### GIVEN DATA
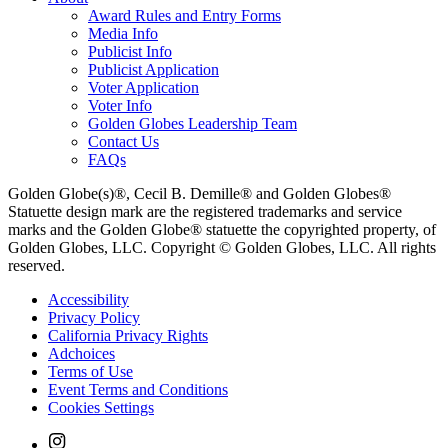
Award Rules and Entry Forms
Media Info
Publicist Info
Publicist Application
Voter Application
Voter Info
Golden Globes Leadership Team
Contact Us
FAQs
Golden Globe(s)®, Cecil B. Demille® and Golden Globes®
Statuette design mark are the registered trademarks and service
marks and the Golden Globe® statuette the copyrighted property, of
Golden Globes, LLC. Copyright © Golden Globes, LLC. All rights
reserved.
Accessibility
Privacy Policy
California Privacy Rights
Adchoices
Terms of Use
Event Terms and Conditions
Cookies Settings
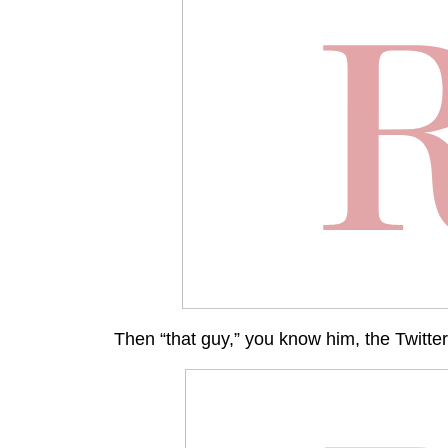
Then “that guy,” you know him, the Twitter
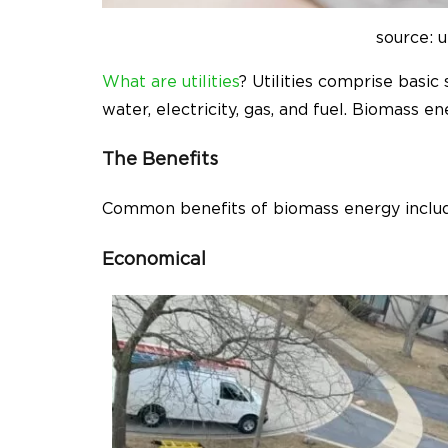
source: u
What are utilities
? Utilities comprise basic 
water, electricity, gas, and fuel. Biomass e
The Benefits
Common benefits of biomass energy inclu
Economical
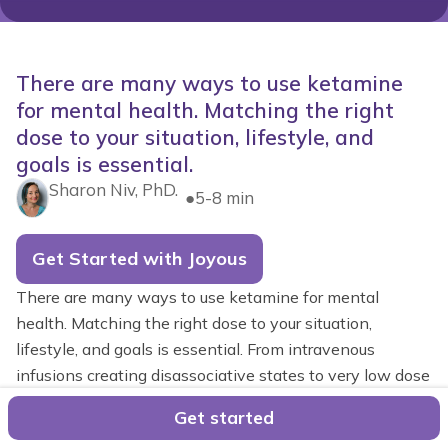
There are many ways to use ketamine
for mental health. Matching the right
dose to your situation, lifestyle, and
goals is essential.
Sharon Niv, PhD.
●
5-8 min
Get Started with Joyous
There are many ways to use ketamine for mental
health. Matching the right dose to your situation,
lifestyle, and goals is essential. From intravenous
infusions creating disassociative states to very low dose
ketamine microdoses taken in your daily life, there are a
Get started
growing number of ways to experience the benefits of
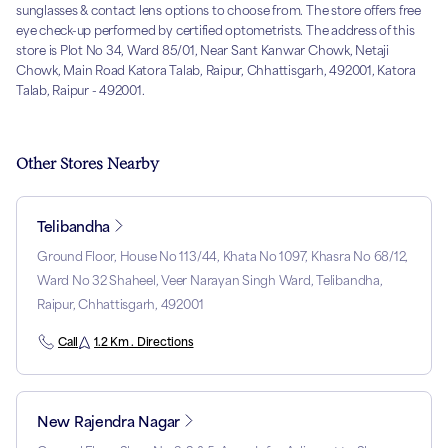
sunglasses & contact lens options to choose from. The store offers free
eye check-up performed by certified optometrists. The address of this
store is Plot No 34, Ward 85/01, Near Sant Kanwar Chowk, Netaji
Chowk, Main Road Katora Talab, Raipur, Chhattisgarh, 492001, Katora
Talab, Raipur - 492001.
Other Stores Nearby
Telibandha
Ground Floor, House No 113/44, Khata No 1097, Khasra No 68/12,
Ward No 32 Shaheel, Veer Narayan Singh Ward, Telibandha,
Raipur, Chhattisgarh, 492001
Call
1.2 Km . Directions
New Rajendra Nagar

### TRY IT
Every line of the listing that holds "ketamine" should be found and copied.

### WRITTEN RESPONSE
There are many ways to use ketamine
There are many ways to use ketamine for mental
ketamine microdoses taken in your daily life, there are a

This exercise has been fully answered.